**WORK INSTRUCTION**
With the material below, print exactly the lines between the line holding "left shoulder: (381, 376)" and the line holding "left front paw: (478, 405)", inclusive. Add nothing else.

**PROVIDED MATERIAL**

== == ==

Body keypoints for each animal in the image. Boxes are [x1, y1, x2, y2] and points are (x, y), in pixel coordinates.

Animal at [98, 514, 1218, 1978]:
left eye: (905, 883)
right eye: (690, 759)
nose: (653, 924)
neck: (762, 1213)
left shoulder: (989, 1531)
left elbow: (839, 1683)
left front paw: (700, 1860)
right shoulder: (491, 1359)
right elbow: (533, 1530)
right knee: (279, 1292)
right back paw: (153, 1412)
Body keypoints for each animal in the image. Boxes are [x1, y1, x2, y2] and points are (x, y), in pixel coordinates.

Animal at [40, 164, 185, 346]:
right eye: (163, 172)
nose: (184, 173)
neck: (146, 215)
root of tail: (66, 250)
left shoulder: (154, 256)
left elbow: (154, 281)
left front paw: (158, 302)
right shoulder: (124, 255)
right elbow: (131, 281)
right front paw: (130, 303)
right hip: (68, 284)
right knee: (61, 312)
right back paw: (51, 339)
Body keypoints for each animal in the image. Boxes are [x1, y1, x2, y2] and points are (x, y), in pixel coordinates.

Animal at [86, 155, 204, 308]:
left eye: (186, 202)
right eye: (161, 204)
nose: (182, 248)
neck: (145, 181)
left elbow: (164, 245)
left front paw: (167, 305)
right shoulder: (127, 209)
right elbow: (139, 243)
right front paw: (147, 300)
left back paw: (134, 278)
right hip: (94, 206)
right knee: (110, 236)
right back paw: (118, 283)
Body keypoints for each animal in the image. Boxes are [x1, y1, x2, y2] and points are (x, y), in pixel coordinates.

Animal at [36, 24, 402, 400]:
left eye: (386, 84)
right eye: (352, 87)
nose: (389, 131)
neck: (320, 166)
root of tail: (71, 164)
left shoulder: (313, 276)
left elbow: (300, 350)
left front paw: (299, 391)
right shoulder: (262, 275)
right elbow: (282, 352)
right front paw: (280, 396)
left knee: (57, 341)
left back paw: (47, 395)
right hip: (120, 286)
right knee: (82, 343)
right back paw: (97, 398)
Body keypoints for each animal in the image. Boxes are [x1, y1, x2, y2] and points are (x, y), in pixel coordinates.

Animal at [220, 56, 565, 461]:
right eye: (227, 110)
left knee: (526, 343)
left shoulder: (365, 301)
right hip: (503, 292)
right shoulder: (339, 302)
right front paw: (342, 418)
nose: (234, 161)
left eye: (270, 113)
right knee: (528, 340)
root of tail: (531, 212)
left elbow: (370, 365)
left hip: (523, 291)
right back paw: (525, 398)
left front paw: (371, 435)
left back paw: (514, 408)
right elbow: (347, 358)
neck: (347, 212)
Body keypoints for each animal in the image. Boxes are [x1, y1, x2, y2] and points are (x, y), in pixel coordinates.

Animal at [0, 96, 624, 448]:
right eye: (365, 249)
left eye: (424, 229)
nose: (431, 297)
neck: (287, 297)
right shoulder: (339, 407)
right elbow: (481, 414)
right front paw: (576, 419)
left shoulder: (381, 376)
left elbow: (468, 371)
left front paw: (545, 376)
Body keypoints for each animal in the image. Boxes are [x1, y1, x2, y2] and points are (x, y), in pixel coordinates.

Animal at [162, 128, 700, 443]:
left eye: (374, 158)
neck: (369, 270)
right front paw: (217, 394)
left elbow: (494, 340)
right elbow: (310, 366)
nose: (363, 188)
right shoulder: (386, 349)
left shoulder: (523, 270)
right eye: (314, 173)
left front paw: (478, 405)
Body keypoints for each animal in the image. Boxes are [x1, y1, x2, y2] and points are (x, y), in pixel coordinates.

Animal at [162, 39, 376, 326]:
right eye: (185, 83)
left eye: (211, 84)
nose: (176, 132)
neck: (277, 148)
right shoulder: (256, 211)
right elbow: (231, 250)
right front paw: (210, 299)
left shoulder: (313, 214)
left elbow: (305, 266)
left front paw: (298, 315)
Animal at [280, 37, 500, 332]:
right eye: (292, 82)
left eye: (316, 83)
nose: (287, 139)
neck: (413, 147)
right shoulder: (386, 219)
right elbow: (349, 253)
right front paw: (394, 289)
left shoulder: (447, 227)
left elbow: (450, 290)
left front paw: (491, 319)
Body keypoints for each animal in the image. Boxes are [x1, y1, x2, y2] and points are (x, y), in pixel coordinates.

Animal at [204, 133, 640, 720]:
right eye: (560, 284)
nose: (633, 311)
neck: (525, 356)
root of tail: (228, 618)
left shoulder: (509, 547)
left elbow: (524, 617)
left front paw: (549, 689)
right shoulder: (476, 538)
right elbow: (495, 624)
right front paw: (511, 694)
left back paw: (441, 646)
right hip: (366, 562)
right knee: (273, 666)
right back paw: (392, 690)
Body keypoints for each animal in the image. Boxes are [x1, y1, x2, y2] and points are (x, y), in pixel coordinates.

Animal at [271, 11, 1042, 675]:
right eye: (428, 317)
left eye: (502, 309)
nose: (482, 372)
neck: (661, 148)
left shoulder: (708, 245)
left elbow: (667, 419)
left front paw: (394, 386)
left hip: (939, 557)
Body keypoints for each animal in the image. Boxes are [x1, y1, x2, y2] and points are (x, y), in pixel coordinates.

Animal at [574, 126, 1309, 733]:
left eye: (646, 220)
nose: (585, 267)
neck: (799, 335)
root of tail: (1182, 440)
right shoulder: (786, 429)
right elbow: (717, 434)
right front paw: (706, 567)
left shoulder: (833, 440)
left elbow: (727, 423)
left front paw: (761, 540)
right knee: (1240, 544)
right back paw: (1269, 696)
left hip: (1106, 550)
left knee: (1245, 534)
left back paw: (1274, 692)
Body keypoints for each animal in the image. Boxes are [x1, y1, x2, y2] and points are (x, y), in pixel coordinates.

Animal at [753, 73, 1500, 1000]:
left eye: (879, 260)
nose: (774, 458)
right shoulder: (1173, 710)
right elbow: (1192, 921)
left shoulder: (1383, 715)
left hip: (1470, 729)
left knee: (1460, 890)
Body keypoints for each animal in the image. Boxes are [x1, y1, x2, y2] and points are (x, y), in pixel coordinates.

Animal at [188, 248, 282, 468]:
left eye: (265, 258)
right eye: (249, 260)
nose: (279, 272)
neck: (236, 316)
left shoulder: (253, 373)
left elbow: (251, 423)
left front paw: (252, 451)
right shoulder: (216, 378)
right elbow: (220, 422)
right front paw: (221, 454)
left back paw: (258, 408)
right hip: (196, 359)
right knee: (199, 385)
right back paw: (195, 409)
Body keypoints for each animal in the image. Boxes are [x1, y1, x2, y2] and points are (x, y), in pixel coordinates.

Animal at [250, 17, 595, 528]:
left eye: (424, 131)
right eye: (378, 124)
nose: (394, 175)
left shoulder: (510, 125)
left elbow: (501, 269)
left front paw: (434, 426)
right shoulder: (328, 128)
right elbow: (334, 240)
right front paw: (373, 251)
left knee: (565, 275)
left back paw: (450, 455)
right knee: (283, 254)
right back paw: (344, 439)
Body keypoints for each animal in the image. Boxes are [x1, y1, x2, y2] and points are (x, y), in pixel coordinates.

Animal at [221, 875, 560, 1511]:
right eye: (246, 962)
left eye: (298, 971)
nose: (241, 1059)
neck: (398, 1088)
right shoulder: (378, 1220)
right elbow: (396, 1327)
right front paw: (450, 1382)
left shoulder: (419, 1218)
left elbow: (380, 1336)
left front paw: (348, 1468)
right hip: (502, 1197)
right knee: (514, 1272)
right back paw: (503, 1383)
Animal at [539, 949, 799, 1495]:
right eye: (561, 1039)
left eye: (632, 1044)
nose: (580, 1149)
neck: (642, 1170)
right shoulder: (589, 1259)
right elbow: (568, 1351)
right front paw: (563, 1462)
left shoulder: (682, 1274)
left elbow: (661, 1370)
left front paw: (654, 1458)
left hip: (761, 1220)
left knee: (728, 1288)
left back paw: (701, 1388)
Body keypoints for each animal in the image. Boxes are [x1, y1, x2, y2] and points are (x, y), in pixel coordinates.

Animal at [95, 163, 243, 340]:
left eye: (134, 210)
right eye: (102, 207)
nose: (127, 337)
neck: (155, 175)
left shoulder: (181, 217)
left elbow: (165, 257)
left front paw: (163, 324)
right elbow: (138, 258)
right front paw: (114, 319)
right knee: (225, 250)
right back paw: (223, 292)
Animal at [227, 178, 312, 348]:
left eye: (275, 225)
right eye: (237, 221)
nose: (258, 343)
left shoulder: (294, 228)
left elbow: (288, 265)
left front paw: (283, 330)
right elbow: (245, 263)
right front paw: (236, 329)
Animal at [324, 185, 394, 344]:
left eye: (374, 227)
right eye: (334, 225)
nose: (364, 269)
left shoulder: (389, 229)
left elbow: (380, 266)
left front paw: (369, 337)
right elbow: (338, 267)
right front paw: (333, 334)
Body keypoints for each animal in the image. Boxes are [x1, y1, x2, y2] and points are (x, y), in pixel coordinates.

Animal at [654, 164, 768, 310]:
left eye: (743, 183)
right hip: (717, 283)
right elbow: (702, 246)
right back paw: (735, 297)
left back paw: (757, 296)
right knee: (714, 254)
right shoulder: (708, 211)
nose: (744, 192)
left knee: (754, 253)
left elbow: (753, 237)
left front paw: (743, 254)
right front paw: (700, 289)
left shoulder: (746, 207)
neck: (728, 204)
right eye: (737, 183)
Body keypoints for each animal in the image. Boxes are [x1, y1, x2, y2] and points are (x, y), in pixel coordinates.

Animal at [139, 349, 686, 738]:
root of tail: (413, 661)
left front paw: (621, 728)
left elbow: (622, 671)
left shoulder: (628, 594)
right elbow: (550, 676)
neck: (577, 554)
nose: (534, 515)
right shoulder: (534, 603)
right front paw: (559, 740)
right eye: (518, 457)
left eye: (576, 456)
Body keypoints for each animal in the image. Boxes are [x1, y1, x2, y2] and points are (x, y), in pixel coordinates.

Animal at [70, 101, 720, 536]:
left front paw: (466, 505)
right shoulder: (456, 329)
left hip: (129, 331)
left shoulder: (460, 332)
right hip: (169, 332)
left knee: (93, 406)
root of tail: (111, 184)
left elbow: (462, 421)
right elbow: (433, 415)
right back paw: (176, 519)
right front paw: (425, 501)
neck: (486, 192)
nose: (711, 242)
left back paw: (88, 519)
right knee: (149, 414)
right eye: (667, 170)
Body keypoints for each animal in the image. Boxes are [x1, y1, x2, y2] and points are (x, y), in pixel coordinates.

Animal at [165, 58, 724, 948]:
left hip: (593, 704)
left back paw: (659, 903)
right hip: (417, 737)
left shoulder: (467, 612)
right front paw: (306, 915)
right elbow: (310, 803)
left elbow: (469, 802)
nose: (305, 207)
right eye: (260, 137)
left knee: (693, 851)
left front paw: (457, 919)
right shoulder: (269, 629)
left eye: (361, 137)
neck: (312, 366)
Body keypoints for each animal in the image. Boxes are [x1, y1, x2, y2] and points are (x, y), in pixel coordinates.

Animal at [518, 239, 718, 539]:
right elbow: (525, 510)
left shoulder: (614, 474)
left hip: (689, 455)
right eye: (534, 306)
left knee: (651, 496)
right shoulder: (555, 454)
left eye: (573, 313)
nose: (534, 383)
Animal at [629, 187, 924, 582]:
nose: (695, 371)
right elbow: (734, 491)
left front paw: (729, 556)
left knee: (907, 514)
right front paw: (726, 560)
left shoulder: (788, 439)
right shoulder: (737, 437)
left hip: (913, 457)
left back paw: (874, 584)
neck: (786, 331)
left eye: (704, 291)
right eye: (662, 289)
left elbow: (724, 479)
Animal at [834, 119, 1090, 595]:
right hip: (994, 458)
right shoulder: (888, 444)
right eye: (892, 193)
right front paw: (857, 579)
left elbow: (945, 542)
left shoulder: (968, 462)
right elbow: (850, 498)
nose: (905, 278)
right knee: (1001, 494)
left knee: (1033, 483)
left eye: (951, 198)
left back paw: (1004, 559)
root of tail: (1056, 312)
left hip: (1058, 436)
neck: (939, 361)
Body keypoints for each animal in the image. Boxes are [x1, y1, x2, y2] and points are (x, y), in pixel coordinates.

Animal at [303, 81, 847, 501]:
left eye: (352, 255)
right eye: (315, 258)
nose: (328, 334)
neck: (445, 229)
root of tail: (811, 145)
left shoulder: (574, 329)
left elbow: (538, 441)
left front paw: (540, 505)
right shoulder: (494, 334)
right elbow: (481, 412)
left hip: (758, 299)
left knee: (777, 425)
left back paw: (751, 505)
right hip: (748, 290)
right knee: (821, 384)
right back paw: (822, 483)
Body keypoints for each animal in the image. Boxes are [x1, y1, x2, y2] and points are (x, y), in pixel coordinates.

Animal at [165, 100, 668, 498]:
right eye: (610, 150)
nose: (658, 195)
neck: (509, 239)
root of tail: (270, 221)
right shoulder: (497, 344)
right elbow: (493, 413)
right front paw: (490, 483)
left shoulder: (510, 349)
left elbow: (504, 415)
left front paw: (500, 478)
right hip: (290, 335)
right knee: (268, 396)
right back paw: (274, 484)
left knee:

== == ==

**THE ANSWER**
left shoulder: (381, 376)
left elbow: (468, 371)
left front paw: (545, 376)
Body keypoints for each animal in the image. Boxes are [x1, y1, x2, y2] and points are (x, y), in pixel coordinates.

Animal at [162, 128, 700, 443]:
left eye: (374, 158)
neck: (369, 270)
right front paw: (217, 394)
left elbow: (494, 340)
right elbow: (310, 366)
nose: (363, 188)
right shoulder: (386, 349)
left shoulder: (523, 270)
right eye: (314, 173)
left front paw: (478, 405)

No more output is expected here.